The second part of ‘Spy in the Wild’ explores mass gatherings among the animal kingdom. The spy-like cameras, fixed in the forests, will give the audience an understanding of what it feels like for animals to be part of the herd, how they cope with the changing seasons and climate, and understand animal behavior. The series is a popular pick on Sony BBC Earth.
The series producers Philip Dalton and Matthew Gordon, chat with Metrolife about their experience of shooting in the wild.
What inspired you to make this show?
Mathew Gordon: The spy brand of wildlife filming actually started about 20 years ago, where our boss John Downer came up with the idea of wanting to film in the heart of the pride of lions. And so he devised this old account, which was a remote control buggy with a camera disguised as a folder. And that allowed us to get it alive.
And once that was proven to be a huge success, we thought what can we do next and so we carried on making sort of anonymous certified cameras and that’s how we had elephants, then we had spiders. And then when we needed to find some penguins, we changed the game a bit and thought, what if we made actually a spy creature that looks like the animals, we were filming.
We made a spy penguin with a camera in it. And that took this whole sort of spy brand to another level and captured the imagination of the audience. We came up with over 30 different spy features which helped us in rebuilding incredible behaviours.

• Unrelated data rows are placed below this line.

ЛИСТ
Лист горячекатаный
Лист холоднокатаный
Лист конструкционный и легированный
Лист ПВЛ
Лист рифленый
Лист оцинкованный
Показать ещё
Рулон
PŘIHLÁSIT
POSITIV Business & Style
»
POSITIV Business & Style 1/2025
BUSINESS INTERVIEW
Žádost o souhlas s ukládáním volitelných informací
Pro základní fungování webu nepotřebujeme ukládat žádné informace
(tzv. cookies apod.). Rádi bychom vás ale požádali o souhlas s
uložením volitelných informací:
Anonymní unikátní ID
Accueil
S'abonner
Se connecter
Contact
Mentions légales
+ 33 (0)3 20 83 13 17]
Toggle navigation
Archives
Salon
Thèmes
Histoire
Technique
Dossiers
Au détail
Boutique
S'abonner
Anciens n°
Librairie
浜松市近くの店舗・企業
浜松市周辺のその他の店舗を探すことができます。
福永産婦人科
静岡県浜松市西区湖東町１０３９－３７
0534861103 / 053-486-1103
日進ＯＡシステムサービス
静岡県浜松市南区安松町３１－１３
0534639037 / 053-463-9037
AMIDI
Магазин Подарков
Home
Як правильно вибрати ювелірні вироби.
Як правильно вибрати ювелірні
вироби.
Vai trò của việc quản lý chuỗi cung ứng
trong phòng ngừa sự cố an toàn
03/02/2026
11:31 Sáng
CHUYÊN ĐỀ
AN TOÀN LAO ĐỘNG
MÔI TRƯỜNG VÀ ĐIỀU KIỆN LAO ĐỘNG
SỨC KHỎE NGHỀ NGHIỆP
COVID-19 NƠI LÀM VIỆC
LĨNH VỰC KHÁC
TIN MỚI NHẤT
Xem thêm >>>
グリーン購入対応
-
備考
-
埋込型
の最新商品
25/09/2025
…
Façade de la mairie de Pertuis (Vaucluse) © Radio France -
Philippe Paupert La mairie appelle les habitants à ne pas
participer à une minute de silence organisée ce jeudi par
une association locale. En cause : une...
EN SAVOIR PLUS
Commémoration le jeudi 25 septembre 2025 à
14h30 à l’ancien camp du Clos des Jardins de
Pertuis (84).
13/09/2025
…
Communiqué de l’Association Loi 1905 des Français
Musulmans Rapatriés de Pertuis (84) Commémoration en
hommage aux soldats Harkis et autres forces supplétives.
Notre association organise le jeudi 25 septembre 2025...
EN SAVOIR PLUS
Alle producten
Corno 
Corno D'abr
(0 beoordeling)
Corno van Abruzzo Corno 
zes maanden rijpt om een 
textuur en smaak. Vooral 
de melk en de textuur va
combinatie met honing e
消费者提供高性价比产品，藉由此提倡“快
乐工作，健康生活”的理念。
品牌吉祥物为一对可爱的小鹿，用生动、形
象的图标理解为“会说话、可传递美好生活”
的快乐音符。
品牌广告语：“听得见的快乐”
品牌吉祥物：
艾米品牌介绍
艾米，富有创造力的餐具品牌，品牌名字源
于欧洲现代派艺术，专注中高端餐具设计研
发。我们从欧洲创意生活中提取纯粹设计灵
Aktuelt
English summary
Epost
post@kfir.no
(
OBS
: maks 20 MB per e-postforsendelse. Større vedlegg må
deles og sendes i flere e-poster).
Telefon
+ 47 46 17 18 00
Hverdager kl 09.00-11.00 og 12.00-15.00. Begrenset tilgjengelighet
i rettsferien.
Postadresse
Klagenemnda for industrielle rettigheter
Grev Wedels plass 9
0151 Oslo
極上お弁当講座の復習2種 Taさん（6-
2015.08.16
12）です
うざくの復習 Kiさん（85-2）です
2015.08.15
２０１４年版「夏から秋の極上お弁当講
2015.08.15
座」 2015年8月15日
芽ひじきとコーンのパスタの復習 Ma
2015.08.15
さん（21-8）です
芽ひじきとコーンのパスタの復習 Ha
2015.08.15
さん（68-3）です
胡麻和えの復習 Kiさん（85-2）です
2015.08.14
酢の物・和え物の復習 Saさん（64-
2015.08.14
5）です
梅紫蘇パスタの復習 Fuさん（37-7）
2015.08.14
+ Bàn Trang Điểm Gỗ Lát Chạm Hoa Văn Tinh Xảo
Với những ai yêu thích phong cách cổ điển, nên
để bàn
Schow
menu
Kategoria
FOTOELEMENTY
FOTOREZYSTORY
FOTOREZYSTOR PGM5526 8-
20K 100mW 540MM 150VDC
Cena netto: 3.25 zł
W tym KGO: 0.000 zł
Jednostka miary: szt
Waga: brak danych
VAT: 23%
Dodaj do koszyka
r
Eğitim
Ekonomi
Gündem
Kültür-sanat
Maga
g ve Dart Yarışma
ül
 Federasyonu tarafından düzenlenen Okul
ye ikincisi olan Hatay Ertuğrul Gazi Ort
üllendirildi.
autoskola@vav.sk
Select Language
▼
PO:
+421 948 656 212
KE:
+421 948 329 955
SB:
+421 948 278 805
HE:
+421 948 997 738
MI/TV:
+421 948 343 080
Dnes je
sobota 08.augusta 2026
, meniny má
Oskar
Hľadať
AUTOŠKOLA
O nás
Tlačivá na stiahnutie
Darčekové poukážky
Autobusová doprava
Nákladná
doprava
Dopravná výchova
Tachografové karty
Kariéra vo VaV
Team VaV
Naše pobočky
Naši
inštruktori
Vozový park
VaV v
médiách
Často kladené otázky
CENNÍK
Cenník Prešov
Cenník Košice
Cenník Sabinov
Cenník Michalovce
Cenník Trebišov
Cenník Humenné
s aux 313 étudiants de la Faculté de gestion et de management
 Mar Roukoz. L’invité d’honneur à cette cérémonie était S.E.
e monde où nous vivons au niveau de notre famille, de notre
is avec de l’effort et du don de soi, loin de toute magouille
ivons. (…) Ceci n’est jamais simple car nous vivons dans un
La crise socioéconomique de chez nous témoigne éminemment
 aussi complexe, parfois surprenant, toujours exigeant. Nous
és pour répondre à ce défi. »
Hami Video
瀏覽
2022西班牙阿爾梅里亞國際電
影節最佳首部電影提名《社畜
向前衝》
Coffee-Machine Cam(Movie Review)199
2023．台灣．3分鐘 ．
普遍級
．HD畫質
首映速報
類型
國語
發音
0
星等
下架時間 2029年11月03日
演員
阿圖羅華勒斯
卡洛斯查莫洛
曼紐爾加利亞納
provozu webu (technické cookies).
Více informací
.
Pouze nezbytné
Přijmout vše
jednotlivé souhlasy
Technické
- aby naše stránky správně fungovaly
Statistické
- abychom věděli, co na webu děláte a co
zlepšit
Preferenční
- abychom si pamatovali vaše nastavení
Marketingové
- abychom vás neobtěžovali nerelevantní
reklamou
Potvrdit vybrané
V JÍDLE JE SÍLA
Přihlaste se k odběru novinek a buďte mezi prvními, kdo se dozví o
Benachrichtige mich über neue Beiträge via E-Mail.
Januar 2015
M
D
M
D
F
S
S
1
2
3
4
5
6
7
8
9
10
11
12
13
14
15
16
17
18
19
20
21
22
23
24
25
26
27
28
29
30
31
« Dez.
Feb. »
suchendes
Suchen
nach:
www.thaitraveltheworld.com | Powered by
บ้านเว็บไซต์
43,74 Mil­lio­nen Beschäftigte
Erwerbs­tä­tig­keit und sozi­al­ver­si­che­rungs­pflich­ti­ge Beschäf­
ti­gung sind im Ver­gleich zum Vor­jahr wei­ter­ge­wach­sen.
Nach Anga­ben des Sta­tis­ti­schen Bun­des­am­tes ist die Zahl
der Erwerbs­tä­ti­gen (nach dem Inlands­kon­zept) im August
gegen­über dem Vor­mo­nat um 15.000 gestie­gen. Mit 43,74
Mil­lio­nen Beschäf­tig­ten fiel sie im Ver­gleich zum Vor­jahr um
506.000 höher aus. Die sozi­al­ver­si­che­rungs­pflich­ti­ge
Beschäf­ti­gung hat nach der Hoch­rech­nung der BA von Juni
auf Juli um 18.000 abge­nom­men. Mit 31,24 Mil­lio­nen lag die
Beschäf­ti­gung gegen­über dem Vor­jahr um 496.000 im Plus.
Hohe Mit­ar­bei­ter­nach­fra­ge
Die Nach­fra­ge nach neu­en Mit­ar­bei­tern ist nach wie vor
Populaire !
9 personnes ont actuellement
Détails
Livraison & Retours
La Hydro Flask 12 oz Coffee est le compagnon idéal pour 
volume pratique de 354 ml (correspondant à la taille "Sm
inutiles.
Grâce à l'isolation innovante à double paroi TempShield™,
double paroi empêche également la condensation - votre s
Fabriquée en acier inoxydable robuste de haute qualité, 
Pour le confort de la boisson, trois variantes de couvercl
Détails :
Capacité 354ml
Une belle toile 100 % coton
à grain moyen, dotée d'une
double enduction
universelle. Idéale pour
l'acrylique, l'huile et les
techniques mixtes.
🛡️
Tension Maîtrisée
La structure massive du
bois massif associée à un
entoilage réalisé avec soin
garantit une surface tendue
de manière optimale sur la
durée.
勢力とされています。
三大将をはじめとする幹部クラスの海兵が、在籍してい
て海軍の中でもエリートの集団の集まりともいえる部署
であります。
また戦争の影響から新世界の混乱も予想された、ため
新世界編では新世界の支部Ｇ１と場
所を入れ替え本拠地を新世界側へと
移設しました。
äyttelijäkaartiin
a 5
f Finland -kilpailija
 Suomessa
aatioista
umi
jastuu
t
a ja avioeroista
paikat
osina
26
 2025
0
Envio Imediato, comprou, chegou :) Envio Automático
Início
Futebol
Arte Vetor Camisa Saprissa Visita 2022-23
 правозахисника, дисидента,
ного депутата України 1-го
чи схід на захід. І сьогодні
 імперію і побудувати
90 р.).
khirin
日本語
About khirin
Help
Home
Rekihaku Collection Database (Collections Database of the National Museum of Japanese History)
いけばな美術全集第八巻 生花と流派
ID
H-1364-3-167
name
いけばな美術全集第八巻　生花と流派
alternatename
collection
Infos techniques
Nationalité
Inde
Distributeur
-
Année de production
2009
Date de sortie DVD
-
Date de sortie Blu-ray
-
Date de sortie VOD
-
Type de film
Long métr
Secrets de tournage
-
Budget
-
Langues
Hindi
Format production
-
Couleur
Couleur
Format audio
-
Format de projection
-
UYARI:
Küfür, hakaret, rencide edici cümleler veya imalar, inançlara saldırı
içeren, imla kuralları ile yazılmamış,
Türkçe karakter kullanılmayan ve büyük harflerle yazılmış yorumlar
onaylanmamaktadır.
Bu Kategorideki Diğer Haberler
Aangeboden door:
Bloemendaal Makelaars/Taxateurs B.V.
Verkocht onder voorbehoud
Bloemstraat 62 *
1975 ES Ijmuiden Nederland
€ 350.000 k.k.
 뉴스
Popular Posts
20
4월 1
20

Then we thought we’ve got to do another series, which is coming up now soon — Spy in the Wild II. We looked at the different regions of the world and looked at the polar regions in one program, the tropic for the second, third was a temperate region in the Northern Hemisphere.
What were the challenges involved in fixing the cameras?
Philip Dalton: The challenges for the spy creatures and designing them is basically the camera system, we wanted to be able to show them through the eyes of the spy creatures.
So we have to modify special cameras to fit into the eye sockets of the spy creatures. And that is a big technical challenge because there’s not a lot of space.
Depending on the spy creature, they vary in size from something as large as an elephant seal, which stands at over two meters tall and at least three meters long, and down to the size of a hummingbird which will fit in the palm of your hand. A lot of challenges really to get those cameras in there until sort of fit in seamlessly.
Getting the spy creatures to move and in some cases, behave like the animals they are filming requires some of the top experts in animatronics and robotic engineering to be able to do that.
What is the animal kingdom like through the camera?
Philip Dalton: The whole goal to spy creatures is to get an animal’s points of view. Those cameras are fixed, in a sort of wide-angle.
So the field of view is quite similar to the field of view as we see the world, the whole point of them is to win the hearts and minds of the animals and getting close. Filming in very close proximity means the animals are very close.
So it feels like you’re actually there as a viewer. In contrast, the more conventional type of filming is normally done through a long lens. So, although excellent for capturing behaviour, and a technique we still rely on — it gives the sense of one observing rather than being part of a scene. The spy creatures make you feel like you’re in the heart of the action.